Another day, as they were walking in the neighborhood of the Retiro, they happened to see a white hearse in which was a child's coffin. Maximina looked at it with an expression of deep pain, and watched it until it disappeared from sight; then, with a gentle sigh, she exclaimed;—

"Oh, how sorry it makes me feel for children that die!"

Miguel smiled and made no reply, reading her thoughts.

While time glided away in this sweet and delightful manner for our young couple, Marroquín, the hairy Marroquín, was trying to accomplish his own ends; the nation was over a volcano, and the former professor of the Colegio de la Merced, secretly, and in company with our friend, Merelo y García, was not behindhand in stirring the flames of civil discord.

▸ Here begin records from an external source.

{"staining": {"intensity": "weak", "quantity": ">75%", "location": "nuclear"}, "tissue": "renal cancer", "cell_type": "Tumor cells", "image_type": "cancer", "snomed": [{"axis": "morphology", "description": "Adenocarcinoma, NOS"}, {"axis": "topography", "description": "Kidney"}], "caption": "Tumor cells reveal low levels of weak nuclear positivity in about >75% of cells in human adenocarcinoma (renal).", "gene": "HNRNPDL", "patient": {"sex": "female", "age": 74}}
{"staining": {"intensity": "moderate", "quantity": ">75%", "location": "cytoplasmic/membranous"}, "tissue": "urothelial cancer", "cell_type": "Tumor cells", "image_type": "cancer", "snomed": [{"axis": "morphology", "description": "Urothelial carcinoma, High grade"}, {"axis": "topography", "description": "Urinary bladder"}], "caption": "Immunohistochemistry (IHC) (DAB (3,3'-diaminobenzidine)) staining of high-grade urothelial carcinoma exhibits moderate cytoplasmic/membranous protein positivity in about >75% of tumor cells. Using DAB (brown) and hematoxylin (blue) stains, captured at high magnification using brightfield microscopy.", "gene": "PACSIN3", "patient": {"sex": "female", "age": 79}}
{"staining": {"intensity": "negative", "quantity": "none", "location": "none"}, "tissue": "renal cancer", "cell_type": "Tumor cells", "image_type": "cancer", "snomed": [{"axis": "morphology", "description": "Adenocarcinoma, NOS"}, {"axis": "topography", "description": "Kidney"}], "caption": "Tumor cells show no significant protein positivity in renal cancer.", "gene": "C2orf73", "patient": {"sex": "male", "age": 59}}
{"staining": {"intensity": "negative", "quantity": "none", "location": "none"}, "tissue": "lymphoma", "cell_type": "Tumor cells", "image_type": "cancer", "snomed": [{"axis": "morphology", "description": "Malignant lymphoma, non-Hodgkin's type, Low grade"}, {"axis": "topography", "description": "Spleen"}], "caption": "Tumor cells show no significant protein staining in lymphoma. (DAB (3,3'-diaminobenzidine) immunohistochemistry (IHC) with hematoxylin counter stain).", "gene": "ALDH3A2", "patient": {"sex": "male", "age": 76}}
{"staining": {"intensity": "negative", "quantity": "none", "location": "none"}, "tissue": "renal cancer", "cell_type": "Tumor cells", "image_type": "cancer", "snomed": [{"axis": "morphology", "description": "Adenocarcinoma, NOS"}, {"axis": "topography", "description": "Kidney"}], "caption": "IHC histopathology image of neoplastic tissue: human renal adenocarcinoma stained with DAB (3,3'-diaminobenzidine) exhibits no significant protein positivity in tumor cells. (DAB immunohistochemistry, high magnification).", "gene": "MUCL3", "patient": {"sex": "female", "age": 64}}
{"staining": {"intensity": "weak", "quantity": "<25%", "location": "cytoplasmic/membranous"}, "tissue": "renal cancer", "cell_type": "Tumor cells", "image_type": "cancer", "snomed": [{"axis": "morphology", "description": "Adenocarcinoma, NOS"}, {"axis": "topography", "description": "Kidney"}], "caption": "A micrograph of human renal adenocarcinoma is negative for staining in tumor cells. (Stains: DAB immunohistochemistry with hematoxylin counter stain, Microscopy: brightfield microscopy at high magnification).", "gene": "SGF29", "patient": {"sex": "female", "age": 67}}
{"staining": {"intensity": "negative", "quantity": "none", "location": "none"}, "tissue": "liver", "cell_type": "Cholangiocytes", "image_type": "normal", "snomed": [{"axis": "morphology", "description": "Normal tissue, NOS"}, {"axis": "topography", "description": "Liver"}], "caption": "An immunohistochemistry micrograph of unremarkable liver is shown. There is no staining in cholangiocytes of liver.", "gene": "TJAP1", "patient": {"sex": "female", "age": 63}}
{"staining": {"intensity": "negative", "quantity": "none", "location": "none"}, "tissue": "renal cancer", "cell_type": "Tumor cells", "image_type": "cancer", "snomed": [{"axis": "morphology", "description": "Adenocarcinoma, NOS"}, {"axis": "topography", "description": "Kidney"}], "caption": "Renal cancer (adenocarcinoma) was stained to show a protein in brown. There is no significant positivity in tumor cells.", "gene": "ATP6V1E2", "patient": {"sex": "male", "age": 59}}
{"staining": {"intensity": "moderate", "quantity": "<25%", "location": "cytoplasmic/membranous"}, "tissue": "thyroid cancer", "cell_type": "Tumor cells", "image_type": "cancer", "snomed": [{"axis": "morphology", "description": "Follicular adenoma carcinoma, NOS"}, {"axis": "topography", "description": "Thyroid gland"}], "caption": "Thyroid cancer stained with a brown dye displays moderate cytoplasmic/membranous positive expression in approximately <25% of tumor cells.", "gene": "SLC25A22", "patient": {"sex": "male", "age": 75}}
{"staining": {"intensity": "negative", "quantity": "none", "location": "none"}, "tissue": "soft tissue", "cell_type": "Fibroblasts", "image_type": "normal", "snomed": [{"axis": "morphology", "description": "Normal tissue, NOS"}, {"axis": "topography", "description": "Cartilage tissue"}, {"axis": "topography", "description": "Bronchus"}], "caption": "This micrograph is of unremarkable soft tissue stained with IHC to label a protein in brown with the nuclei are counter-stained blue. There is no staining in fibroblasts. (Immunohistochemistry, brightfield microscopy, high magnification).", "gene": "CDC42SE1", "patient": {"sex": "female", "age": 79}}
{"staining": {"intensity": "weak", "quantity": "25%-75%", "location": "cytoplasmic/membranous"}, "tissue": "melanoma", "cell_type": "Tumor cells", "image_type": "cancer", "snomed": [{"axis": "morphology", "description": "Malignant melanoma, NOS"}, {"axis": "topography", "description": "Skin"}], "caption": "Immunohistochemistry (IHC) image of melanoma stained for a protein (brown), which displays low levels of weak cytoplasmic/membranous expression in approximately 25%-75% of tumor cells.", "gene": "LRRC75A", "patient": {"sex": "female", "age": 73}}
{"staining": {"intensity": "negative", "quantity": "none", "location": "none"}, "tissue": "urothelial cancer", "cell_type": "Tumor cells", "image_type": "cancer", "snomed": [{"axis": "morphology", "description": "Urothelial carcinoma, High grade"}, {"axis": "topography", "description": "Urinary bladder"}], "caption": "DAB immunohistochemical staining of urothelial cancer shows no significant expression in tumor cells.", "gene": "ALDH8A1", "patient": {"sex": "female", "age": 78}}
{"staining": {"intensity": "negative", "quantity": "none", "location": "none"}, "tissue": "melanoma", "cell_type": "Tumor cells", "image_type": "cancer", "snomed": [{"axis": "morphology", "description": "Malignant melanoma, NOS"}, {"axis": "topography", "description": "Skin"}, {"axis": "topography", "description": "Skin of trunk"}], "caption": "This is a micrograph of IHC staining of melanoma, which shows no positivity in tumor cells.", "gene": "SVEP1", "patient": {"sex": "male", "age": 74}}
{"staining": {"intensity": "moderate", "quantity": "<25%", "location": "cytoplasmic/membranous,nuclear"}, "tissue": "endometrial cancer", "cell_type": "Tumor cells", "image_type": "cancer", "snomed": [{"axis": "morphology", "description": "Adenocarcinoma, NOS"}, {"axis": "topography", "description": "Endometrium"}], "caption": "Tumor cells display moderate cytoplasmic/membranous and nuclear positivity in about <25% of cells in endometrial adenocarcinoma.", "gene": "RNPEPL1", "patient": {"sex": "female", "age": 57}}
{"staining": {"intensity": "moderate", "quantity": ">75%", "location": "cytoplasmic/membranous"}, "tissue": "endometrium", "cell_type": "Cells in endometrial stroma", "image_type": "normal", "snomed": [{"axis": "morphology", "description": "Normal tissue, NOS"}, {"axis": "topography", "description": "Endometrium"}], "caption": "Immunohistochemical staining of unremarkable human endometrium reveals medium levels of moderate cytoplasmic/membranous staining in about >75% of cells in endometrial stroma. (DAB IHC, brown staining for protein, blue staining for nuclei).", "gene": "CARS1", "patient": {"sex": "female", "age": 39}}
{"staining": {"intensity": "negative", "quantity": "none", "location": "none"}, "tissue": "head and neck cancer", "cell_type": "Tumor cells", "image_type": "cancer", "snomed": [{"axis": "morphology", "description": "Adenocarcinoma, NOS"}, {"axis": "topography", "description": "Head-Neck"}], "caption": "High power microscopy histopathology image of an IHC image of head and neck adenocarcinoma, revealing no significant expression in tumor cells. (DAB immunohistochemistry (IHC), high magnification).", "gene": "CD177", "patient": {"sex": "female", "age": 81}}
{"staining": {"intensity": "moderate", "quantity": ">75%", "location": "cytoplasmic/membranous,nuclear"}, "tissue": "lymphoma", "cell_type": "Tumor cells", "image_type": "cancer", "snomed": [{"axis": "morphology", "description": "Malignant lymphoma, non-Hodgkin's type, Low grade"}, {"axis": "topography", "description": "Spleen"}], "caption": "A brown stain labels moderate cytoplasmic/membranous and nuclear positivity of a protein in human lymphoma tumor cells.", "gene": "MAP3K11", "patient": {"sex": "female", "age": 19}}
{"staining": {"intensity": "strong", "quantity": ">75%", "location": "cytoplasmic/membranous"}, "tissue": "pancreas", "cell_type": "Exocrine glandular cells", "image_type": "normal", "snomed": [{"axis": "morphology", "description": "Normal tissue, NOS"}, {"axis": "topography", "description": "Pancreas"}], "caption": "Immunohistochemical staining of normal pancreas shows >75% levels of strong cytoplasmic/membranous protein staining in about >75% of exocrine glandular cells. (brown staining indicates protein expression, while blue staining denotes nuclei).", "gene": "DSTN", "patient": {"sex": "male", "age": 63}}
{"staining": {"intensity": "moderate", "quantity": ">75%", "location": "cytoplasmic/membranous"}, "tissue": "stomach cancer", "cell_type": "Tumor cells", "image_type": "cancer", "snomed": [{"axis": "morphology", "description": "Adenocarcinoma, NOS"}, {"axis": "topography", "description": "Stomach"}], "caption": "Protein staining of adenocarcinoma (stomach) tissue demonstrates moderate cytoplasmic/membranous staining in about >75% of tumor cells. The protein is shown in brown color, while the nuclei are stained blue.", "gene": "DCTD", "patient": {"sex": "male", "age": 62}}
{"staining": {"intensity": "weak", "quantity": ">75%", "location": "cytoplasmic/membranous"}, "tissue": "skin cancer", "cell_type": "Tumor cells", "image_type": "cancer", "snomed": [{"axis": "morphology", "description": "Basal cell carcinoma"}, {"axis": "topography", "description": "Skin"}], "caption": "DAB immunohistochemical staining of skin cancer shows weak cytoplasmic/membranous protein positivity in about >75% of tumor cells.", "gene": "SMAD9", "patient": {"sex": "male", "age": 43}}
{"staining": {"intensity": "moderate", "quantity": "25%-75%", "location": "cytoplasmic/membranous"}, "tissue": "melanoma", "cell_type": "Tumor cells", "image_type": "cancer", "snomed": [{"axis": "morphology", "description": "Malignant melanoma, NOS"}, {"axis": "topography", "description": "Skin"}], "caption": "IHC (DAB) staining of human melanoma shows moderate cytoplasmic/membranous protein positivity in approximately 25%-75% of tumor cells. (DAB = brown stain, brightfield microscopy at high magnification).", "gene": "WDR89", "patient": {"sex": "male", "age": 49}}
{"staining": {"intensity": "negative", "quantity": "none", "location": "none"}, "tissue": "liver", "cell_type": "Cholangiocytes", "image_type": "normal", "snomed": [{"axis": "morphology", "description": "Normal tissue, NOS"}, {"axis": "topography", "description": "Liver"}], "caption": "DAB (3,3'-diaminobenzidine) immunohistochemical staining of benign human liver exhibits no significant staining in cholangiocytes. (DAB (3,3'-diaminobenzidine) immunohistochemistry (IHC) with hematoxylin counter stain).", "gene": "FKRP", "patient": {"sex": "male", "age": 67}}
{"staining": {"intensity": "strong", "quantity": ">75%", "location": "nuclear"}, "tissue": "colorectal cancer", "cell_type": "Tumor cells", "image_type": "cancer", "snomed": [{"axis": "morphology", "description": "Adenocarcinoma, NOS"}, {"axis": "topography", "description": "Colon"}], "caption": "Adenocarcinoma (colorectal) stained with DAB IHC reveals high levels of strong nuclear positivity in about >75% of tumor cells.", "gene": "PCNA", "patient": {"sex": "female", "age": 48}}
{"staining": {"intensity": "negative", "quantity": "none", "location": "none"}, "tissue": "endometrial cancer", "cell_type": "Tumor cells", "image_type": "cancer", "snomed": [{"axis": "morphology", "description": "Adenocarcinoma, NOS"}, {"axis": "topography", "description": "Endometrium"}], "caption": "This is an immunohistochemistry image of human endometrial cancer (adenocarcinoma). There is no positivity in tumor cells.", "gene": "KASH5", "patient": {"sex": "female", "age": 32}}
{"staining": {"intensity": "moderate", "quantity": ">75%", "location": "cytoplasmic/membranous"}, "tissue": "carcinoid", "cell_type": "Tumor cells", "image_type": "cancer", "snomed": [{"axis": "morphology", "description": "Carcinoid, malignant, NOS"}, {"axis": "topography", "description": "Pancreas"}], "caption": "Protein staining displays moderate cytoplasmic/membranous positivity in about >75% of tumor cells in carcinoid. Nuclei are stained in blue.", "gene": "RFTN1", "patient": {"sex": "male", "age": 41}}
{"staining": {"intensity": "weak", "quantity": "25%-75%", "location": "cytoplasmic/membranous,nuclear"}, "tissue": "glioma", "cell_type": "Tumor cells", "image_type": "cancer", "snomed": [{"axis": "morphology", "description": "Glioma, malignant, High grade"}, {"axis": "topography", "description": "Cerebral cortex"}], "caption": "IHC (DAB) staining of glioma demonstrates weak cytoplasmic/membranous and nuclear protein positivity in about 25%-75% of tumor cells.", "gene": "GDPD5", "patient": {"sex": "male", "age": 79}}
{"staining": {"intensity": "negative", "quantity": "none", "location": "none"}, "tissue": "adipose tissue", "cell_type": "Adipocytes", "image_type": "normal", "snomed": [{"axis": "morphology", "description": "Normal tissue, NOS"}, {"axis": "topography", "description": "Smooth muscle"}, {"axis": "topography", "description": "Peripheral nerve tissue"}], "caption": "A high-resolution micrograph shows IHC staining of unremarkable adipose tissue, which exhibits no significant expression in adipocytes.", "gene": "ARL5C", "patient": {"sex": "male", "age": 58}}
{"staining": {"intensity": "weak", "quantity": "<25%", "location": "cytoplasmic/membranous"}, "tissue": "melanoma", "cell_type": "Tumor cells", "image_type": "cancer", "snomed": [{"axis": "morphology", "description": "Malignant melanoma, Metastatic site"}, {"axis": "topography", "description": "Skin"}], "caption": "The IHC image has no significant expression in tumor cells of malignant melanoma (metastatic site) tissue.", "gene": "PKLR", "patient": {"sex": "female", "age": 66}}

Not a night passed without both of them uttering bloody prognostications for the future in the Café de Levante; the number of times that institutions had been crumbled into dust on the marble tables was beyond belief; the waiters, from listening to democratic discourses, served the customers badly; more then once the secret police had visited the establishment, so said the disturbers of the public peace; but there had been no arrests, and this made Marroquín desperate. He enjoyed, beyond measure, speaking so as to be heard of all who came to the table, at the same time fastening his gaze on some peaceable customer, and making tremendous boasts, so as to rouse his curiosity.

"Don Servando," he would shout to a gentlemen sitting some distance from him, "do you expect to go out for a walk to-morrow?"

"Certainly, as always, Señor Marroquín."

"You had better not take your wife and children."

"Man alive! why not?"

"Oh, nothing, nothing! That is all I have to say."